La premier Meloni: "Conti in ordine e seguiamo programma". Critiche dalle opposizioni. Schlein: "Legge incoerente"
Il governo incassa prima la fiducia, con 112 sì, 67 no e un astenuto, poi il via libera al provvedimento: con la volata finale al Senato la terza manovra del governo Meloni diventa legge.
La premier ne rivendica il “grande equilibrio”, il sostegno ai redditi medio-bassi e l’aiuto alle famiglie con figli: “Teniamo i conti in ordine, non rinunciando ad attuare il programma elettorale che abbiamo presentato agli italiani”. Mentre dall’opposizione arrivano critiche, sia sul contenuto del provvedimento che sul percorso a ostacoli che ha portato all’approvazione a ridosso del Capodanno e dell’esercizio provvisorio. La segretaria del Pd Elly Schlein contesta alla premier “tutta la sua incoerenza”: “Non solo – dice – è una manovra approvata a colpi di fiducia che non lascia il minimo spazio alla discussione del Parlamento e umilia la sua stessa maggioranza”, ma “aumenta le pensioni minime di meno di 2 euro al mese” e “concede rimborsi ai ministri di oltre 3 mila euro mensili”. “In un’Italia con il record di poveri assoluti – attacca il leader del M5s Giuseppe Conte -, hanno bocciato tutte le nostre proposte contro il carovita“.

▸ **VOCI ELENCATE**:
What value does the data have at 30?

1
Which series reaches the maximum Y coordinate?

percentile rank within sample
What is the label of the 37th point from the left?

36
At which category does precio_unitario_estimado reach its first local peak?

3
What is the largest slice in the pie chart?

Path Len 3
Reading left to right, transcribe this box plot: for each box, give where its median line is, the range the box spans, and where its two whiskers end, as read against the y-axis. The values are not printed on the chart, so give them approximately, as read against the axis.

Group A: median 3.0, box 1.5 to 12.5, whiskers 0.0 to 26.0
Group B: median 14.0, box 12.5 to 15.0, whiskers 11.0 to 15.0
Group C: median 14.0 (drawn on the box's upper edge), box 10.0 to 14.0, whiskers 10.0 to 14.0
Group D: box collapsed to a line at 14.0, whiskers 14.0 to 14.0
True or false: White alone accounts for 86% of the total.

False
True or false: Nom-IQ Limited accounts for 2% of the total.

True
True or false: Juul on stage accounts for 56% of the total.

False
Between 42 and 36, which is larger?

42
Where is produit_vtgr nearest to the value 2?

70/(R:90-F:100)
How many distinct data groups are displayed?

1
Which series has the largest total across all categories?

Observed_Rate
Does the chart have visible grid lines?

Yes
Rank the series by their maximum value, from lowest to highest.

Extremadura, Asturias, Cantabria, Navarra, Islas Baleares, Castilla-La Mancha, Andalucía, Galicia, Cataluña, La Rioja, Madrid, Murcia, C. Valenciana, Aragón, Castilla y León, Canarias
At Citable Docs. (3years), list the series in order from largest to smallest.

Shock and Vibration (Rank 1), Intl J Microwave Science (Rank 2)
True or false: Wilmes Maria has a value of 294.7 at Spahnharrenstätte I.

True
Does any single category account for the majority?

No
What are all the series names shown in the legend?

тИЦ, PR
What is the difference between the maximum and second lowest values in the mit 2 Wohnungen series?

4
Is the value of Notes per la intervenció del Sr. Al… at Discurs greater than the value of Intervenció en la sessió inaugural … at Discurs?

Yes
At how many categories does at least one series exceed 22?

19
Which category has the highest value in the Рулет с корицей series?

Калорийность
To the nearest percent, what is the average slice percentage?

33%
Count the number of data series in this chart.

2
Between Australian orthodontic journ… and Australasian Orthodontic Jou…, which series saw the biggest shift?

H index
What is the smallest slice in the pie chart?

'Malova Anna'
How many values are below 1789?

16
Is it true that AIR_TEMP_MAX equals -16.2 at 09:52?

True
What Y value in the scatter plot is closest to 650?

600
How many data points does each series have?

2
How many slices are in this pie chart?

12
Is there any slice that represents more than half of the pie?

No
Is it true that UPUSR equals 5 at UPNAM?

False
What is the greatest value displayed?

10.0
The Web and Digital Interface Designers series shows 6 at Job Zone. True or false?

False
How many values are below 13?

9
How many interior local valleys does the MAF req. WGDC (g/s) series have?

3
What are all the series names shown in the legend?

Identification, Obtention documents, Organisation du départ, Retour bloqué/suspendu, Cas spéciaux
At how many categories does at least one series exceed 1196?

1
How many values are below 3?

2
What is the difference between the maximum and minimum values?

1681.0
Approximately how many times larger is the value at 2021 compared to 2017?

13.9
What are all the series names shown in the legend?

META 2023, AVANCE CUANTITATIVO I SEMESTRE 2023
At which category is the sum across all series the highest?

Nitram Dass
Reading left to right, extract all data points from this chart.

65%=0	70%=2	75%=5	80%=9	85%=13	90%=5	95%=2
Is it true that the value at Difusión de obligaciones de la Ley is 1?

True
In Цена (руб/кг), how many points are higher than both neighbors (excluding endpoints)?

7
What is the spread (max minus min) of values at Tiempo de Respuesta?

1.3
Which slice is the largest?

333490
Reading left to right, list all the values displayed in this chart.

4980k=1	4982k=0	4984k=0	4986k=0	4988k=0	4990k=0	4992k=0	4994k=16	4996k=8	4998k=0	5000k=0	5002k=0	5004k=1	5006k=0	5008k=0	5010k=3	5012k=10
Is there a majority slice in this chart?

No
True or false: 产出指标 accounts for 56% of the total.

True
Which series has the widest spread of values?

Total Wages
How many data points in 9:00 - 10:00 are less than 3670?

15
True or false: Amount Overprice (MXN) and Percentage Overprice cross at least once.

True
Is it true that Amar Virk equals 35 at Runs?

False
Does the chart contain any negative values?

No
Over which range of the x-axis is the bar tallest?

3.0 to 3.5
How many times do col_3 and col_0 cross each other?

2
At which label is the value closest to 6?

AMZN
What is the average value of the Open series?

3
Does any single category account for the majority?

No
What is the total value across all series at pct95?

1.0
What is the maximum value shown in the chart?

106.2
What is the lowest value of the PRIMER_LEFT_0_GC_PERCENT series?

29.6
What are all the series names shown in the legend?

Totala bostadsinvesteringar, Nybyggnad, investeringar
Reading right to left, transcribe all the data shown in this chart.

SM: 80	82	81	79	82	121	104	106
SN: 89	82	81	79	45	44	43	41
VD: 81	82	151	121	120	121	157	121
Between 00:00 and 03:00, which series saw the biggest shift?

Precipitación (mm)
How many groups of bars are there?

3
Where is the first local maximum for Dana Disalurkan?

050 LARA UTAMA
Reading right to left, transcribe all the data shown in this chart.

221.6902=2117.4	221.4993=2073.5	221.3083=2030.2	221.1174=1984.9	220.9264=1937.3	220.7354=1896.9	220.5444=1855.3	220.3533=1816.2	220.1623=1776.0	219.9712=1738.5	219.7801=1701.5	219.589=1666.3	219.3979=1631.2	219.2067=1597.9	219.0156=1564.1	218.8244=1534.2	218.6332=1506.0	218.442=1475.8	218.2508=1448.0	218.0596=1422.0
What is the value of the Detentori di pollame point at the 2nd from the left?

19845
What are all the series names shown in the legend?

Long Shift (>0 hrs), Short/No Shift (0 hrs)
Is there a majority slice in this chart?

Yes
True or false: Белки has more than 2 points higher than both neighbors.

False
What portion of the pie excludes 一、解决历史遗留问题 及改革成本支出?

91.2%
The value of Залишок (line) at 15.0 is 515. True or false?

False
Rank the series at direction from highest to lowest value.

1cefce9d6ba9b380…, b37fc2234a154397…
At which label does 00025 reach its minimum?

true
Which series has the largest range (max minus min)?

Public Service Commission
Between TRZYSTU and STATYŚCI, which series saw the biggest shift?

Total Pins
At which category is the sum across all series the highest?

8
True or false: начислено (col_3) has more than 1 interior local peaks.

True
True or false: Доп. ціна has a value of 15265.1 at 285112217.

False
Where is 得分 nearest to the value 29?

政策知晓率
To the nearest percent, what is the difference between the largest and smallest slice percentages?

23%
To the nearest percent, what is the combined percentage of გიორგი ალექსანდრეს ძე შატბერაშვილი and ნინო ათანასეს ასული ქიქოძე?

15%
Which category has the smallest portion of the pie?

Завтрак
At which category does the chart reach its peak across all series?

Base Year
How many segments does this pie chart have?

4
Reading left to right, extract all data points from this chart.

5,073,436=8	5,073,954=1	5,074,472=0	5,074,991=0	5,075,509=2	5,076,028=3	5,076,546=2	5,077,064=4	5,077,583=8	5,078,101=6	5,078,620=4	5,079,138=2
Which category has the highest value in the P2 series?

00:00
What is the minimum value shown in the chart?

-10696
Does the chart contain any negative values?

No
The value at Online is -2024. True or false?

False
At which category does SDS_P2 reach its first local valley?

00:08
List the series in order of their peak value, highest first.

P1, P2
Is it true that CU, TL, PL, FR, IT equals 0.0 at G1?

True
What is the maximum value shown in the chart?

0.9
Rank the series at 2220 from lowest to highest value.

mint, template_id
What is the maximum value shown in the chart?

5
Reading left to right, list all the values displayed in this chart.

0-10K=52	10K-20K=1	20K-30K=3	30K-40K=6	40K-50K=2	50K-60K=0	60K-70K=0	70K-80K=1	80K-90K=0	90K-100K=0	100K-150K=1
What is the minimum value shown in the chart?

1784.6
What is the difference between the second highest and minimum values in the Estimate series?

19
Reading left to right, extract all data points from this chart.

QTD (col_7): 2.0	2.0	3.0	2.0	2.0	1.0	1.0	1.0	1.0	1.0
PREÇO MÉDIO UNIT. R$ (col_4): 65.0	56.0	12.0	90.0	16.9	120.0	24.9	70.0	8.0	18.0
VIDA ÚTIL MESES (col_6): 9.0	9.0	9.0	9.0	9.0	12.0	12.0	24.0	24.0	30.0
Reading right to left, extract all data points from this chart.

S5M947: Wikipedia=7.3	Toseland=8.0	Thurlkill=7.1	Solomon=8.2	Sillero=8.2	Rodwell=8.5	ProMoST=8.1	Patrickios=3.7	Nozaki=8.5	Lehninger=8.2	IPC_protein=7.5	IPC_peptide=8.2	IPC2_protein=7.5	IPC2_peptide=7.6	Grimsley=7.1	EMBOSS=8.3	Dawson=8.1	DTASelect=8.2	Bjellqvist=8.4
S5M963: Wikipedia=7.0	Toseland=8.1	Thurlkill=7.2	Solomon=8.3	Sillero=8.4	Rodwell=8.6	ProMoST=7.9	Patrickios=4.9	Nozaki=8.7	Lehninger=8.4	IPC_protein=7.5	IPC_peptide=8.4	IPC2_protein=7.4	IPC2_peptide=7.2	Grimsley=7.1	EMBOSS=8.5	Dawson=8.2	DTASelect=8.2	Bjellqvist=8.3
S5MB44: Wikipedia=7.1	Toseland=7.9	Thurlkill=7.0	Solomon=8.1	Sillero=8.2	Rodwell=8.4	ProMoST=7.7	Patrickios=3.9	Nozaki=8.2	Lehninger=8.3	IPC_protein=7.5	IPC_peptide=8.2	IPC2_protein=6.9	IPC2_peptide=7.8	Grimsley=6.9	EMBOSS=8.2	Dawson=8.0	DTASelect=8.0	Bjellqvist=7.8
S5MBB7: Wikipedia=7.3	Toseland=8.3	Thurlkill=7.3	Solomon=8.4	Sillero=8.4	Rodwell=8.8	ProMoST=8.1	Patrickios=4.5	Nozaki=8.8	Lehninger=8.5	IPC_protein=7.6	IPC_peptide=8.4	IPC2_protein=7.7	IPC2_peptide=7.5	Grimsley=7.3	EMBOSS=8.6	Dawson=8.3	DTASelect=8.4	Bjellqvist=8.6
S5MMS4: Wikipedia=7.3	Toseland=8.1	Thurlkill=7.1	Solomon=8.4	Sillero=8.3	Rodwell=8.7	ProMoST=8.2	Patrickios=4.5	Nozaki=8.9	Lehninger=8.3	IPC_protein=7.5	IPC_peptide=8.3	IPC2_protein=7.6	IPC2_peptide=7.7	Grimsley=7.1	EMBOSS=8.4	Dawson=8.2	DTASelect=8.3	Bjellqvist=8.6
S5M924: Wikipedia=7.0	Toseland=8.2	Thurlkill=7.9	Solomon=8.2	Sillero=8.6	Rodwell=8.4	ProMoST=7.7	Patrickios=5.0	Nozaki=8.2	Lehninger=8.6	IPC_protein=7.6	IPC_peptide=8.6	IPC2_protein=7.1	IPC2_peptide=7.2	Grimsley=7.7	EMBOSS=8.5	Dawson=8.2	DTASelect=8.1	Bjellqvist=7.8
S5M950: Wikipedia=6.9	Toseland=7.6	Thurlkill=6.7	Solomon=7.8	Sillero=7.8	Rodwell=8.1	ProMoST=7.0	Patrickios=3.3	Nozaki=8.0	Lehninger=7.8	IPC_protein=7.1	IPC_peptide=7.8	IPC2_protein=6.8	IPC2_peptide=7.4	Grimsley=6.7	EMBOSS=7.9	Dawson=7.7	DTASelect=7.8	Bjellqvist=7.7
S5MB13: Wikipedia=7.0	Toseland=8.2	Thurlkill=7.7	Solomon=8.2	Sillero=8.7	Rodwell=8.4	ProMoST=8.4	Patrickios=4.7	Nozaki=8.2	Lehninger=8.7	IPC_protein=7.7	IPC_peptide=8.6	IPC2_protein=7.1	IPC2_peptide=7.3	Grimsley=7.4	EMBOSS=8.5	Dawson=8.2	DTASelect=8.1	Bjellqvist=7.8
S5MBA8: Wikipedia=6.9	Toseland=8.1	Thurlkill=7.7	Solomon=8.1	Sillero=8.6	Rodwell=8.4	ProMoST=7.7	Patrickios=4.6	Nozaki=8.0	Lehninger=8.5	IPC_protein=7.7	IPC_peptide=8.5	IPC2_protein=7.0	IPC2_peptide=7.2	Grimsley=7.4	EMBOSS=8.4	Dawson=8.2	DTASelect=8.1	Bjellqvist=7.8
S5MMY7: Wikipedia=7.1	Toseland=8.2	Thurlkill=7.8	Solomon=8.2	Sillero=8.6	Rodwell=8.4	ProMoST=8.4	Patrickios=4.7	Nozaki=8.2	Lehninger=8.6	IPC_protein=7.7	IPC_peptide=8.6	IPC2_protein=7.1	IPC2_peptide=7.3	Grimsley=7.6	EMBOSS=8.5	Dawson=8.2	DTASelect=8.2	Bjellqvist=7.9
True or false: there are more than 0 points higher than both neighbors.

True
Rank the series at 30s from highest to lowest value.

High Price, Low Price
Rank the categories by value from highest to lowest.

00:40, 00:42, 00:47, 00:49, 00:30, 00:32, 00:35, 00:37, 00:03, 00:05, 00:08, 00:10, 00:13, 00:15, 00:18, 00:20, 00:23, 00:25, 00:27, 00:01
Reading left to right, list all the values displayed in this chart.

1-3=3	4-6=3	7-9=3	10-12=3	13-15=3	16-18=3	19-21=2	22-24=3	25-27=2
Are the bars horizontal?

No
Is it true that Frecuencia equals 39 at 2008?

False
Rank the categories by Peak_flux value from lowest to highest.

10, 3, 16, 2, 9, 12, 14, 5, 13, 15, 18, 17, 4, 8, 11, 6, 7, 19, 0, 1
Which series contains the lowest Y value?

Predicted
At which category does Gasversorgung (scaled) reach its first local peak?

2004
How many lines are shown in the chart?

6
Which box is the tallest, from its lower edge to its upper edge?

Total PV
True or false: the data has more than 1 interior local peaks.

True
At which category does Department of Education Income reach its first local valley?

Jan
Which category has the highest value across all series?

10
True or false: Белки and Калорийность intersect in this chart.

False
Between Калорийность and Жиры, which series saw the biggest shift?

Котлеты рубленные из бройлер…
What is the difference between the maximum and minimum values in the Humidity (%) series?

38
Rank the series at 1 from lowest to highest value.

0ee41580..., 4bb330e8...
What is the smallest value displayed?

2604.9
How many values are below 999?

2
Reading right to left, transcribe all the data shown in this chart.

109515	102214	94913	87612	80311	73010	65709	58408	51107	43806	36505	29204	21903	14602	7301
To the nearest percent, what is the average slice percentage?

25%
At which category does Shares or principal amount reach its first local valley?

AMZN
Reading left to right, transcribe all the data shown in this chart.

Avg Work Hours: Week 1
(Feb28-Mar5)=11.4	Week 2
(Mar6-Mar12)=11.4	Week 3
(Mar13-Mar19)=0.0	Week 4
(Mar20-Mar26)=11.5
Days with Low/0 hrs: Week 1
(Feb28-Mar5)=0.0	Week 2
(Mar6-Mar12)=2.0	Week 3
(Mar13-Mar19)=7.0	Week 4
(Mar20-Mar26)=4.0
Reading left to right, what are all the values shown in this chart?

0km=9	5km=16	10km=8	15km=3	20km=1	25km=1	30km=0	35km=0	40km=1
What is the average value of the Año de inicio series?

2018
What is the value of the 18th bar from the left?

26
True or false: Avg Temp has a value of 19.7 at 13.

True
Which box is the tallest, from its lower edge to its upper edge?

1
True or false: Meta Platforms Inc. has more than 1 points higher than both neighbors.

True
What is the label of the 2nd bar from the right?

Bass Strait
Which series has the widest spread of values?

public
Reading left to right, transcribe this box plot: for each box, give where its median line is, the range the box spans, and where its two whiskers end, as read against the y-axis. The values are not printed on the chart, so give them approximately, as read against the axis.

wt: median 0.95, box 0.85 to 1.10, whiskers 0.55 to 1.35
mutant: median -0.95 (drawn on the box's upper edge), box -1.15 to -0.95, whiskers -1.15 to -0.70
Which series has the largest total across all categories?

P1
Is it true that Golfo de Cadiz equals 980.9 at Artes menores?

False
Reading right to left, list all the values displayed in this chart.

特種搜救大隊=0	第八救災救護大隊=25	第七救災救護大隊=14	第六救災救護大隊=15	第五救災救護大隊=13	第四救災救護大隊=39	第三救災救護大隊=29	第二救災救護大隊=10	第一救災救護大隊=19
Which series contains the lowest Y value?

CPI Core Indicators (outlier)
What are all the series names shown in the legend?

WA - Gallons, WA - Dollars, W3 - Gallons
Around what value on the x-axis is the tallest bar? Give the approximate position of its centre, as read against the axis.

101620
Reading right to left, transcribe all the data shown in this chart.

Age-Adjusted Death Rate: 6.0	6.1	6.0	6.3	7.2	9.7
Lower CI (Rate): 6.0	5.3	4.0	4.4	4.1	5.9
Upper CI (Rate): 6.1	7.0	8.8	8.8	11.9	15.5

▸ **CONSEGNA**:
Prosegui il testo sull'approvazione della manovra del governo Meloni, partendo subito dopo la sua ultima frase.

▸ **RISULTATO**:
Si chiude così il percorso della prima manovra impostata sulle nuove regole europee, con il Piano strutturale che traccia la traiettoria dei conti pubblici nel medio termine: margini di spesa stretti per mantenere l’obiettivo di portare il rapporto deficit/Pil al 3,3% nel 2025 e al 2,8% nel 2026, e uscire dalla procedura per deficit eccessivo. Le risorse sono state concentrate su poche voci di spesa: su tutte, circa 17 miliardi per rendere strutturali il taglio del cuneo fiscale e l’Irpef a 3 aliquote.
Le modifiche nel passaggio alla Camera, circa 300 grandi e piccoli, hanno introdotto l’Ires premiale con lo sconto sull’imposta per le imprese che investono, trovato altre risorse per il Ponte sullo Stretto e la Tav, impantanato il dibattito sullo stipendio dei ministri. Nessun margine per nuovi interventi in Senato, quindi venerdì la presa d’atto in commissione che non c’erano i tempi utili per l’esame e il rimando in Aula senza relatore, con la richiesta di fiducia.
Il dibattito, trasmesso in diretta tv, ieri si è infiammato con un botta e risposta tra Matteo Renzi e il presidente del Senato Ignazio La Russa. “Non c’è niente in questa legge di bilancio e potrei finire il mio intervento, ma mi resta del tempo per parlare della ‘norma Renzi’, una norma ad personam”, esordisce il leader di Italia Viva, che chiede il silenzio dai banchi della maggioranza, innescando la replica di La Russa: “La prego di non darmi lezioni”. “Lei deve abituarsi, camerata La Russa, a rispettare l’opposizione in quest’Aula!”, sbotta Renzi, che non perde l’occasione: “Pensavo di farle un complimento, si figuri. Il fatto che non avverta i rumori è tipico di una età incipiente che va avanti, non è un problema”.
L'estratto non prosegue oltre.